Epinephrine Timing Key in In-Hospital Pediatric Cardiac Arrest

Troy Brown, RN

August 27, 2015

Timing of epinephrine administration matters in children who experience in-hospital cardiac arrest with initial nonshockable rhythm, according to a recent study. Delayed epinephrine administration was linked to decreased chance of survival to hospital discharge, return of spontaneous circulation (ROSC), 24-hour survival, and survival to hospital discharge with a favorable neurological outcome.

Lars W. Andersen, MD, from the Beth Israel Deaconess Medical Center, Boston, Massachusetts, and Aarhus University Hospital in Denmark, and colleagues report their findings in an article published in the August 25 issue of JAMA.

"There are notable differences between pediatric and adult cardiac arrest in etiology, epidemiology, and treatment, including that more children have a nonshockable rhythm," the authors write. "Despite this, the current findings in the pediatric population are in line with those previously reported for adults."

The researchers analyzed data from the Get With the Guidelines–Resuscitation registry.
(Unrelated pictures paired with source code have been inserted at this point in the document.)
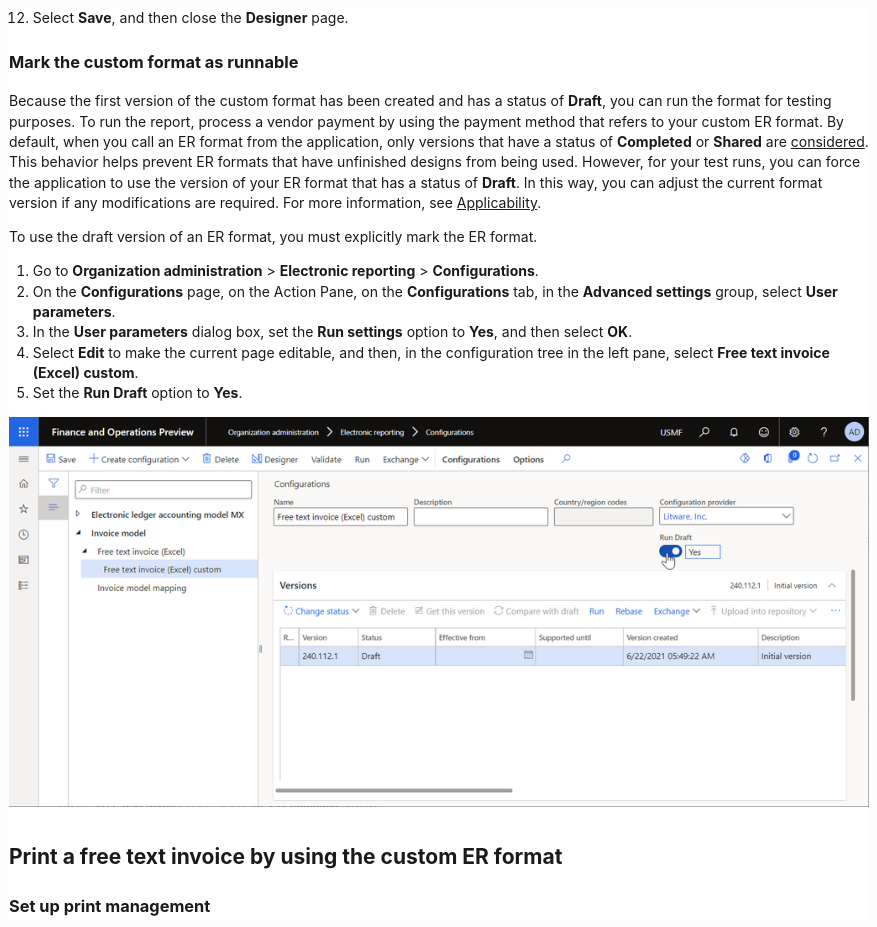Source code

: 12. Select **Save**, and then close the **Designer** page.

### <a id="MarkFormatRunnable"></a>Mark the custom format as runnable

Because the first version of the custom format has been created and has a status of **Draft**, you can run the format for testing purposes. To run the report, process a vendor payment by using the payment method that refers to your custom ER format. By default, when you call an ER format from the application, only versions that have a status of **Completed** or **Shared** are [considered](general-electronic-reporting.md#component-versioning). This behavior helps prevent ER formats that have unfinished designs from being used. However, for your test runs, you can force the application to use the version of your ER format that has a status of **Draft**. In this way, you can adjust the current format version if any modifications are required. For more information, see [Applicability](electronic-reporting-destinations.md#applicability).

To use the draft version of an ER format, you must explicitly mark the ER format.

1. Go to **Organization administration** \> **Electronic reporting** \> **Configurations**.
2. On the **Configurations** page, on the Action Pane, on the **Configurations** tab, in the **Advanced settings** group, select **User parameters**.
3. In the **User parameters** dialog box, set the **Run settings** option to **Yes**, and then select **OK**.
4. Select **Edit** to make the current page editable, and then, in the configuration tree in the left pane, select **Free text invoice (Excel) custom**.
5. Set the **Run Draft** option to **Yes**.

![Marking the custom format as runnable on the Configurations page.](./media/er-embed-images-header-footer-excel-reports-derived-format-configuration2.png)

## <a id="PrintInvoice2"></a>Print a free text invoice by using the custom ER format

### <a id="ConfigurePrintManagement2"></a>Set up print management
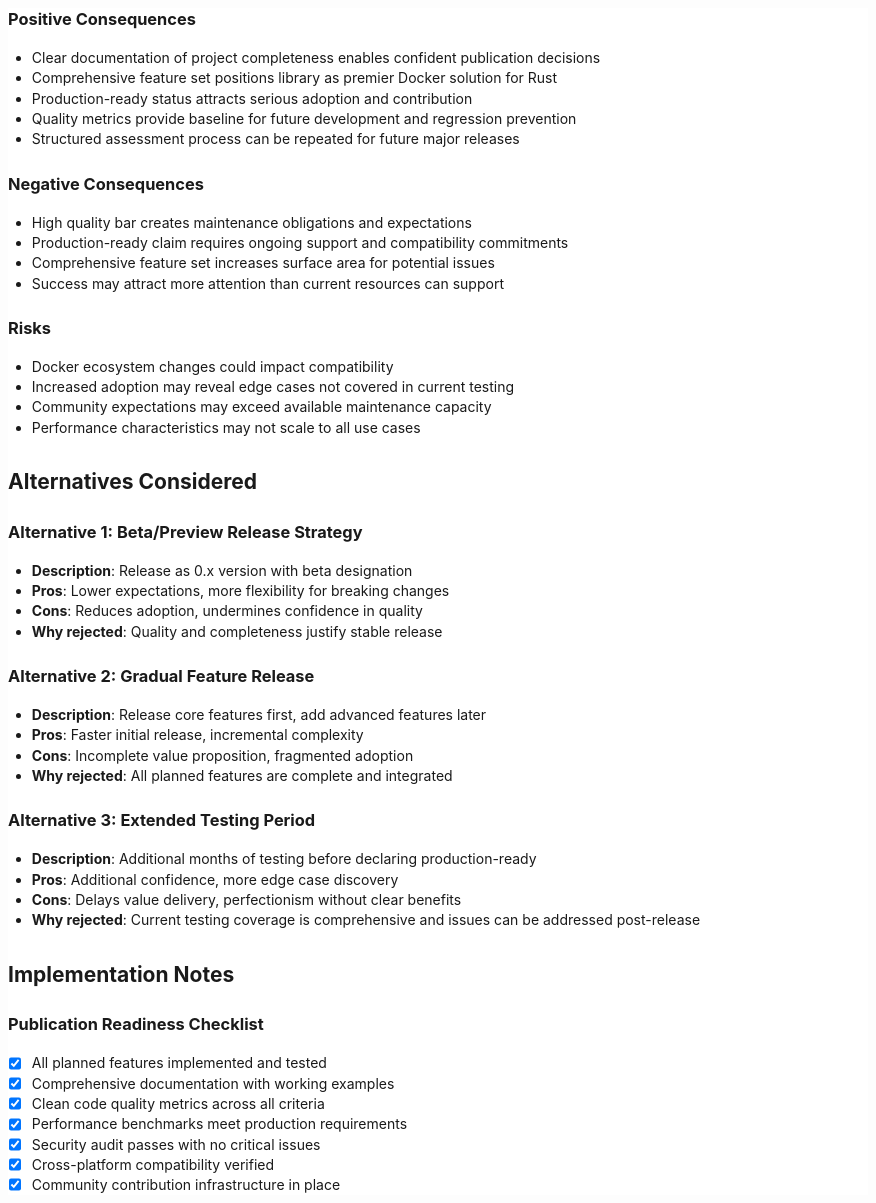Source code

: ### Positive Consequences
- Clear documentation of project completeness enables confident publication decisions
- Comprehensive feature set positions library as premier Docker solution for Rust
- Production-ready status attracts serious adoption and contribution
- Quality metrics provide baseline for future development and regression prevention
- Structured assessment process can be repeated for future major releases

### Negative Consequences
- High quality bar creates maintenance obligations and expectations
- Production-ready claim requires ongoing support and compatibility commitments
- Comprehensive feature set increases surface area for potential issues
- Success may attract more attention than current resources can support

### Risks
- Docker ecosystem changes could impact compatibility
- Increased adoption may reveal edge cases not covered in current testing
- Community expectations may exceed available maintenance capacity
- Performance characteristics may not scale to all use cases

## Alternatives Considered

### Alternative 1: Beta/Preview Release Strategy
- **Description**: Release as 0.x version with beta designation
- **Pros**: Lower expectations, more flexibility for breaking changes
- **Cons**: Reduces adoption, undermines confidence in quality
- **Why rejected**: Quality and completeness justify stable release

### Alternative 2: Gradual Feature Release
- **Description**: Release core features first, add advanced features later
- **Pros**: Faster initial release, incremental complexity
- **Cons**: Incomplete value proposition, fragmented adoption
- **Why rejected**: All planned features are complete and integrated

### Alternative 3: Extended Testing Period
- **Description**: Additional months of testing before declaring production-ready
- **Pros**: Additional confidence, more edge case discovery
- **Cons**: Delays value delivery, perfectionism without clear benefits
- **Why rejected**: Current testing coverage is comprehensive and issues can be addressed post-release

## Implementation Notes

### Publication Readiness Checklist
- [x] All planned features implemented and tested
- [x] Comprehensive documentation with working examples
- [x] Clean code quality metrics across all criteria
- [x] Performance benchmarks meet production requirements
- [x] Security audit passes with no critical issues
- [x] Cross-platform compatibility verified
- [x] Community contribution infrastructure in place
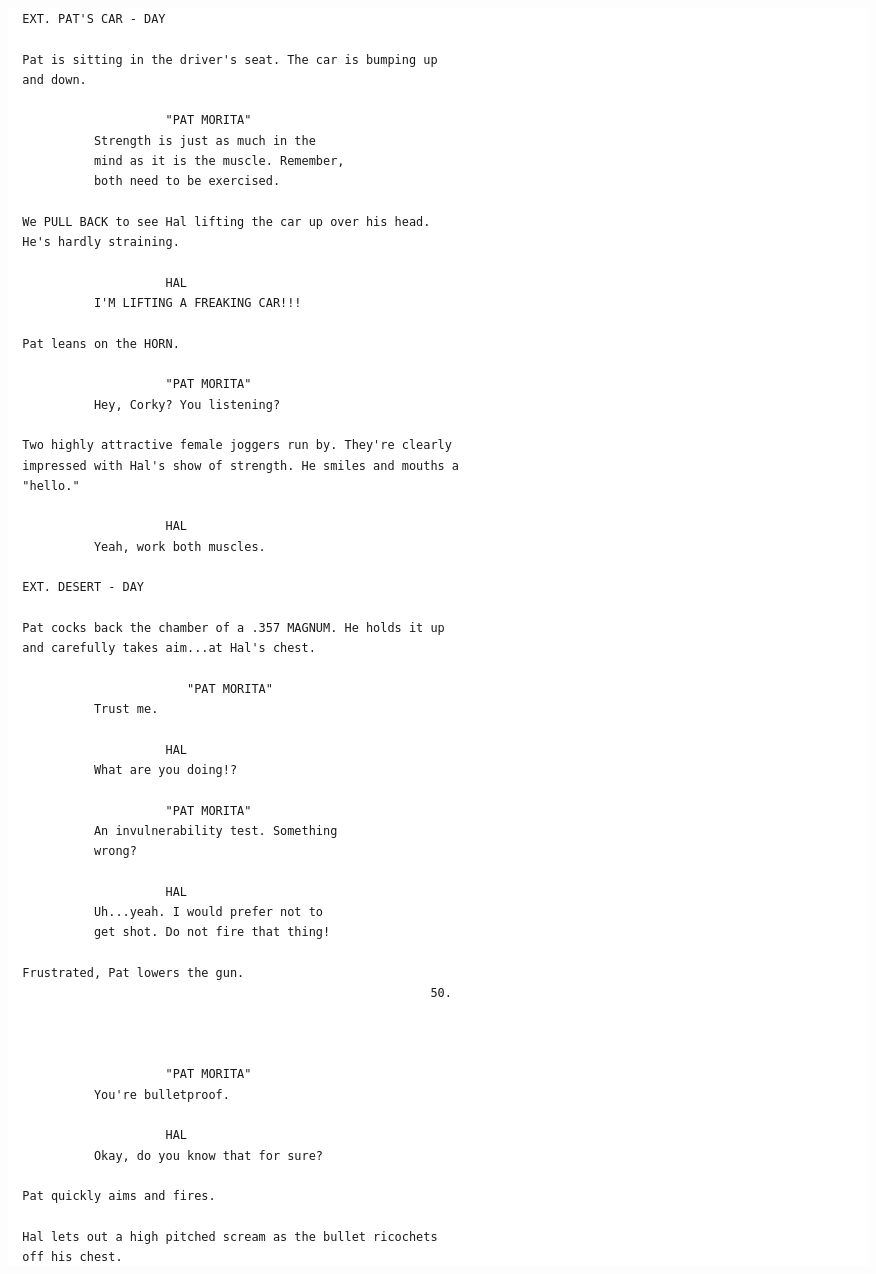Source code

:       EXT. PAT'S CAR - DAY
      
      Pat is sitting in the driver's seat. The car is bumping up
      and down.
      
                          "PAT MORITA"
                Strength is just as much in the
                mind as it is the muscle. Remember,
                both need to be exercised.
      
      We PULL BACK to see Hal lifting the car up over his head.
      He's hardly straining.
      
                          HAL
                I'M LIFTING A FREAKING CAR!!!
      
      Pat leans on the HORN.
      
                          "PAT MORITA"
                Hey, Corky? You listening?
      
      Two highly attractive female joggers run by. They're clearly
      impressed with Hal's show of strength. He smiles and mouths a
      "hello."
      
                          HAL
                Yeah, work both muscles.
      
      EXT. DESERT - DAY
      
      Pat cocks back the chamber of a .357 MAGNUM. He holds it up
      and carefully takes aim...at Hal's chest.
      
                             "PAT MORITA"
                Trust me.
      
                          HAL
                What are you doing!?
      
                          "PAT MORITA"
                An invulnerability test. Something
                wrong?
      
                          HAL
                Uh...yeah. I would prefer not to
                get shot. Do not fire that thing!
      
      Frustrated, Pat lowers the gun.
                                                               50.
      
      
      
                          "PAT MORITA"
                You're bulletproof.
      
                          HAL
                Okay, do you know that for sure?
      
      Pat quickly aims and fires.
      
      Hal lets out a high pitched scream as the bullet ricochets
      off his chest.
They included US pediatric patients younger than 18 years with an in-hospital cardiac arrest and an initial nonshockable rhythm who received at least one dose of epinephrine. The final cohort included a total of 1558 patients (median age, 9 months; interquartile range [IQR], 13 days - 5 years).

The researchers defined time to epinephrine as the time in minutes from recognition of pulselessness to the first epinephrine dose.

Less than one third (31.3%; n = 487) of the 1558 patients survived to hospital discharge, which was the primary study endpoint. The median time to first dose of epinephrine was 1 minute (IQR, 0 - 4 minutes; range, 0 - 20 minutes; mean [standard deviation], 2.6 [3.4] minutes).

Longer time to administration of epinephrine was associated with lower risk for survival to discharge (multivariable-adjusted risk ratio [RR] per minute delay, 0.95; 95% confidence interval [CI], 0.93 - 0.98).

In addition, longer time to epinephrine administration was linked to decreased risk for ROSC (multivariable-adjusted RR per minute delay, 0.97; 95% CI, 0.96 - 0.99) and decreased risk for survival at 24 hours (multivariable-adjusted RR per minute delay, 0.97; 95% CI, 0.95 - 0.99). Longer time to administration was also linked to decreased risk for survival with favorable neurological outcome (multivariable-adjusted RR per minute delay, 0.95; 95% CI, 0.91 - 0.99), which was defined as a score of 1 to 2 on the Pediatric Cerebral Performance Category scale.

The 233 patients whose time to epinephrine administration was longer than 5 minutes had a lower risk for in-hospital survival to discharge compared with those whose time to epinephrine administration was 5 minutes or less (21.0% vs 33.1%; multivariable-adjusted RR, 0.75 [95% CI, 0.60 - 0.93]; P = .01).

"The current study included only patients who initially had a nonshockable rhythm. We decided to analyze data only from this patient population to avoid confounding by defibrillation, which has previously been found to be a time-sensitive component of cardiac arrest resuscitation in adult patients with a shockable rhythm," the authors conclude. "As such, the findings should not be extrapolated to patients with a shockable rhythm; neither should they be extrapolated to out-of-hospital cardiac arrest, for which the time to initiation of therapy is often much longer."

The study "presents an interesting conundrum," Robert C. Tasker, MBBS, MD, and Adrienne G. Randolph, MD, both from Boston Children's Hospital and Harvard Medical School, Boston, Massachusetts, write in an accompanying editorial.

Evaluation of drug efficacy typically "requires rigorous testing in a randomized clinical trial" (RCT), but this study is an observational study, they point out. They note that this is a difficult setting in which to conduct an RCT, so evidence from an RCT is unlikely to be available for this patient population any time soon.

"Given there will never be an RCT and that epinephrine is listed in the [Pediatric Advanced Life Support] guidelines as the next step after [cardiopulmonary resuscitation] for nonshockable rhythms, these new data provide fairly strong evidence that following the guidelines with regards to epinephrine dosing and timing is best practice, with this study likely providing an [American Heart Association] Class I strength of recommendation," the editorialists write. "The data support what is currently recommended and show some benefit in the first 5 minutes. It is not known if epinephrine should be given within 2 minutes, as a good number of patients did not receive the drug at all and had ROSC in that time."

One author reports being a paid consultant for the American Heart Association. The remaining authors and editorialists have disclosed no relevant financial relationships.